_Task brief_
Could you repeat the listing from its first line through the line containing "resent AVEO’s views", inclusive, with "pipeline" replaced by "portfolio" and nothing else changed?

▶

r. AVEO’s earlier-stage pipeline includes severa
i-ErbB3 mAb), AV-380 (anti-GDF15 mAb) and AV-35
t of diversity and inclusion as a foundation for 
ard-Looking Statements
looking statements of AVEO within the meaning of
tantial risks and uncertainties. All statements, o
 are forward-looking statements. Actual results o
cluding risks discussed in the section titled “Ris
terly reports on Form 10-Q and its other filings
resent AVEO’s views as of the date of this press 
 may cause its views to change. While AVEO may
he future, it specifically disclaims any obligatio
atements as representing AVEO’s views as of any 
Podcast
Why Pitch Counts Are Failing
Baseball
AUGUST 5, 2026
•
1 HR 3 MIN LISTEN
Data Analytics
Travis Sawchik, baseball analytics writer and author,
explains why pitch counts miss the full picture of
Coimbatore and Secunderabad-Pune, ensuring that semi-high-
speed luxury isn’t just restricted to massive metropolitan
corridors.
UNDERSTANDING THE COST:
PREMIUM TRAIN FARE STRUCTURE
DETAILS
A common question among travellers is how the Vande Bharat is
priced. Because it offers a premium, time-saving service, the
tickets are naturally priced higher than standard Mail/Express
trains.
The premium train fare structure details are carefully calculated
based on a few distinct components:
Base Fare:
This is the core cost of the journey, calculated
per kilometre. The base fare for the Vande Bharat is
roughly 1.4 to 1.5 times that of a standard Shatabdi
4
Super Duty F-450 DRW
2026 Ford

◀

_Task output_
r. AVEO’s earlier-stage portfolio includes severa
i-ErbB3 mAb), AV-380 (anti-GDF15 mAb) and AV-35
t of diversity and inclusion as a foundation for 
ard-Looking Statements
looking statements of AVEO within the meaning of
tantial risks and uncertainties. All statements, o
 are forward-looking statements. Actual results o
cluding risks discussed in the section titled “Ris
terly reports on Form 10-Q and its other filings
resent AVEO’s views as of the date of this press 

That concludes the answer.